## start DOCUMENT SECTION

Church of England Diocese of Manchester St. Gabriel Prestwich

This Week's Reflection

Margaret's Reflection at St Gabriel's on Sunday 12 September - the 10th Sunday after Trinity

Readings:    Isaiah 50.4-9a   Psalm 116.1-8   James 3.1-12   Mark 8.27-9.1

Reflection by Margaret

I wonder which sayings come to mind when you think of the word “word”? I came up with the proverb “sticks and stones may break my bones but words can never hurt me” and “when I use a word it means just what I choose it to mean” (Humpty Dumpty) and “my word is my bond” (London Stock Exchange and earlier). Politicians are held to account for what they say, and woe betide them if they make a mistake. Words are such slippery things! Their meaning evolves and sometimes what is said depends on the context or the way it’s said just as much as the actual words themselves. Words are such an important part of communication, whether spoken, written or sent in electronic messages of some kind. All our readings today involve words and speech in some way.

## end DOCUMENT SECTION

REQUIREMENT A:
Put the lines of the records, from the line with "family: Sphaeroceridae" up to and including the last line of the records, into a numbered list with blank lines omitted and the pictures left out.

## start EXTRACTED ENTRIES

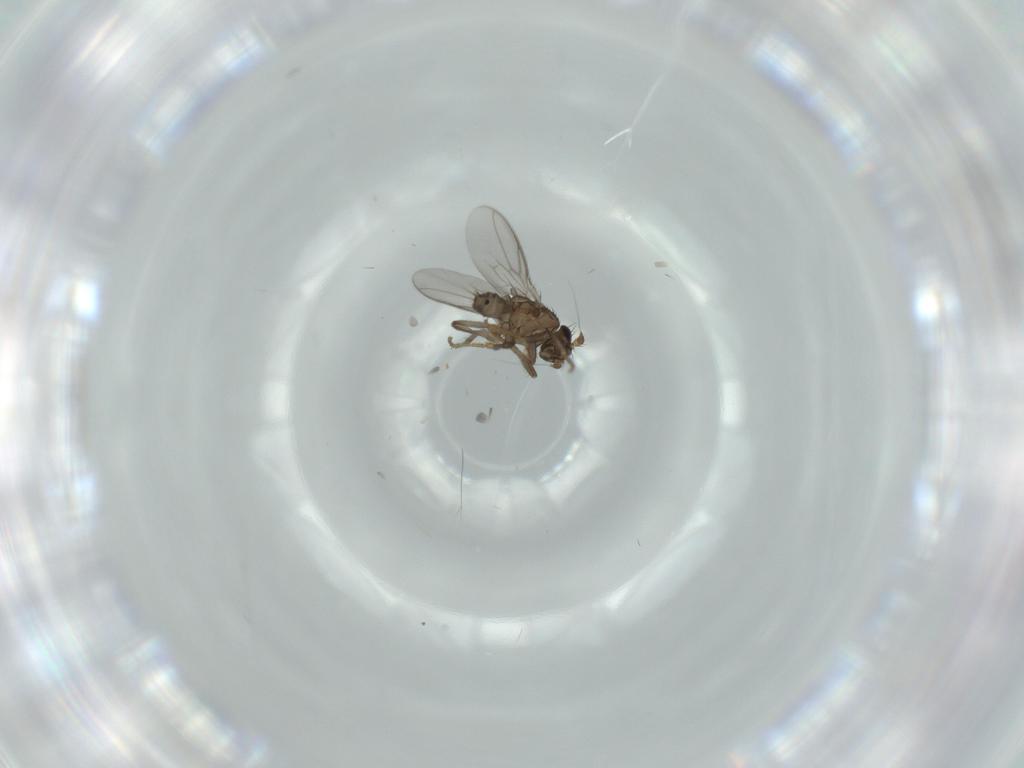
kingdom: Animalia
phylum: Arthropoda
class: Insecta
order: Diptera
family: Sphaeroceridae
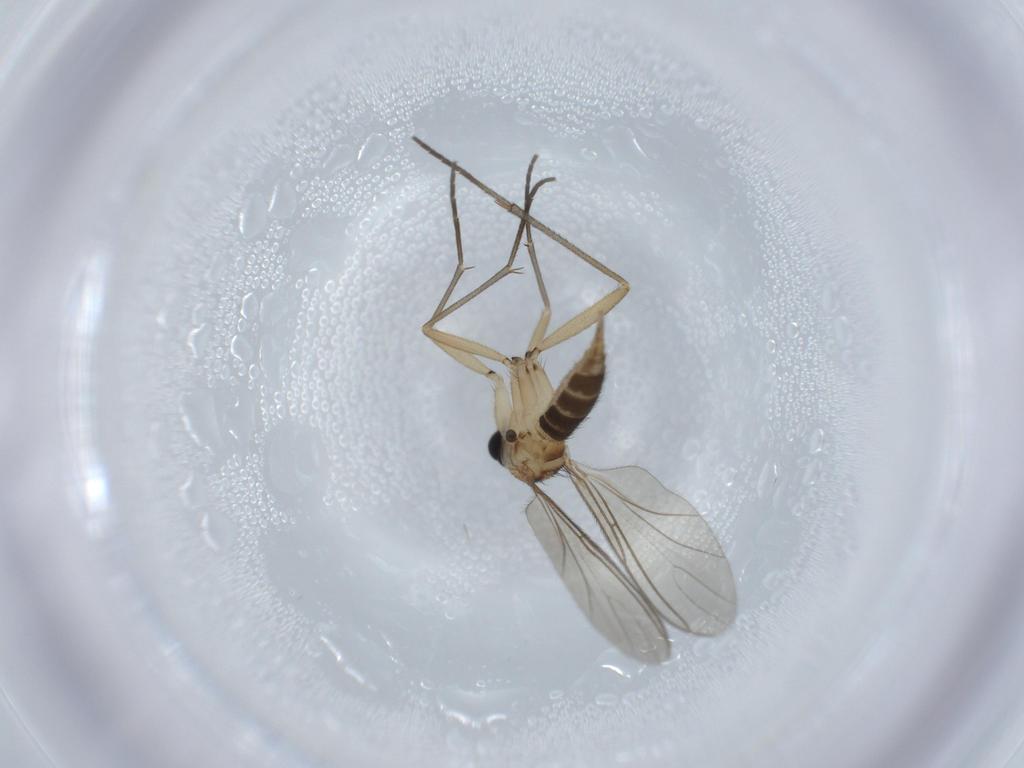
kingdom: Animalia
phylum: Arthropoda
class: Insecta
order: Diptera
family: Sciaridae
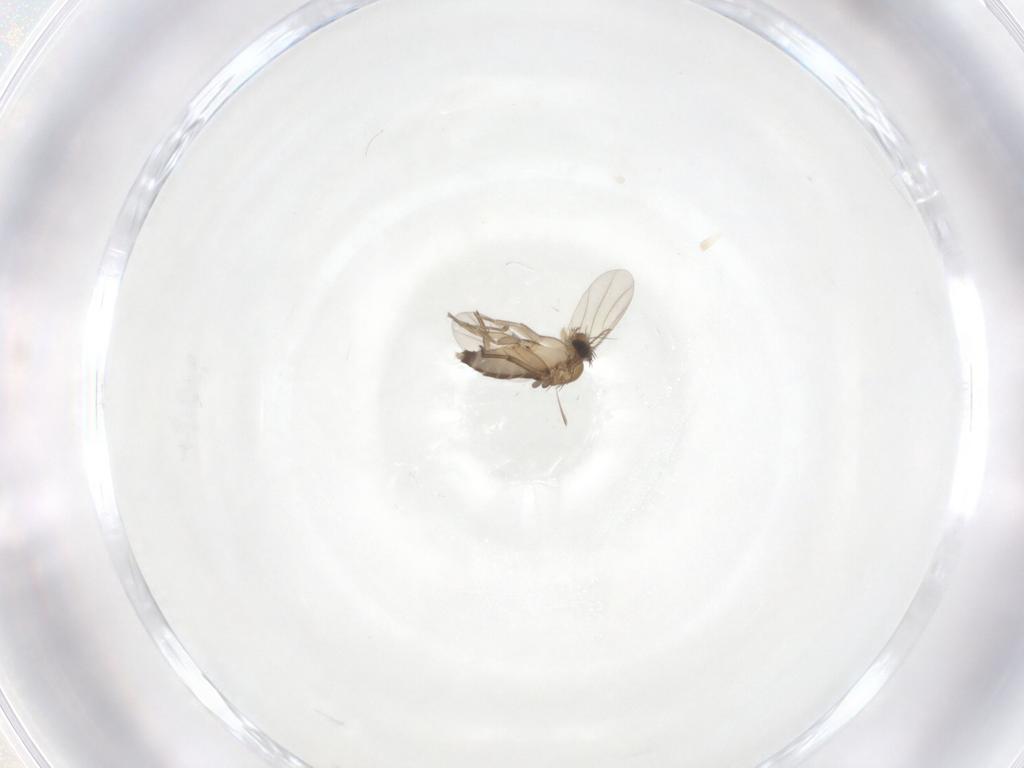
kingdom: Animalia
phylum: Arthropoda
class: Insecta
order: Diptera
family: Phoridae
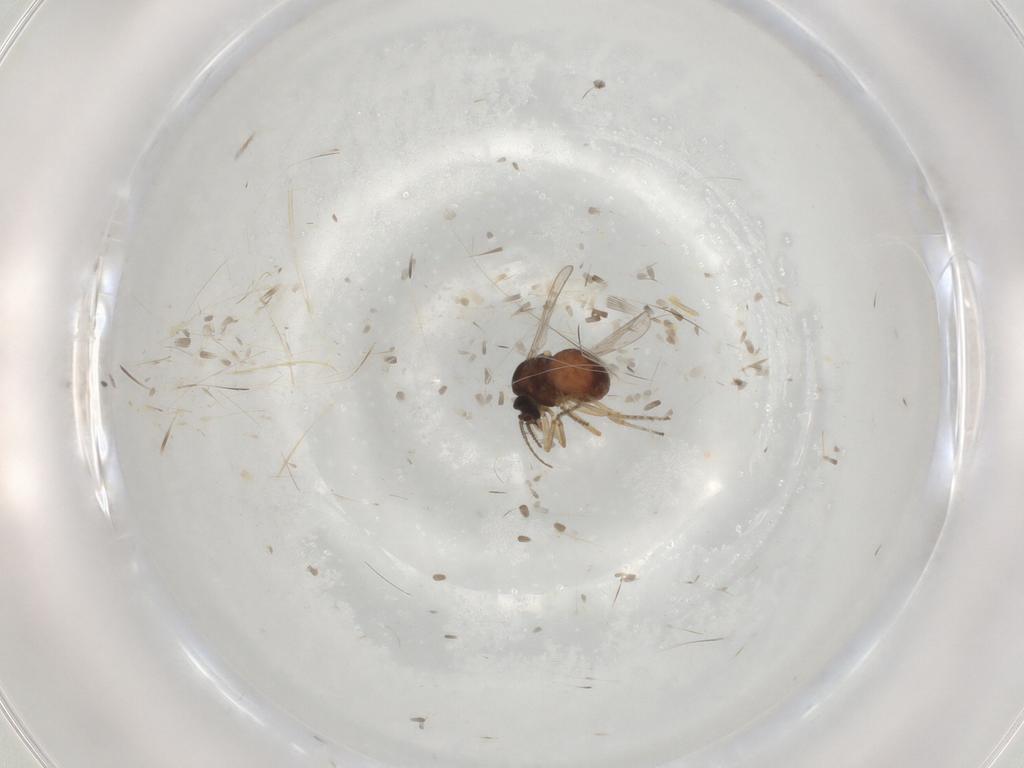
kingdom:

## end EXTRACTED ENTRIES

REQUIREMENT B:
In one to three sentences, explain why the reflection calls words such slippery things.

TASK ANSWER A:
1. family: Sphaeroceridae
2. kingdom: Animalia
3. phylum: Arthropoda
4. class: Insecta
5. order: Diptera
6. family: Sciaridae
7. kingdom: Animalia
8. phylum: Arthropoda
9. class: Insecta
10. order: Diptera
11. family: Phoridae
12. kingdom:

TASK ANSWER B:
Words are slippery because their meaning evolves over time. What is said sometimes depends as much on the context or the way it is said as on the actual words themselves.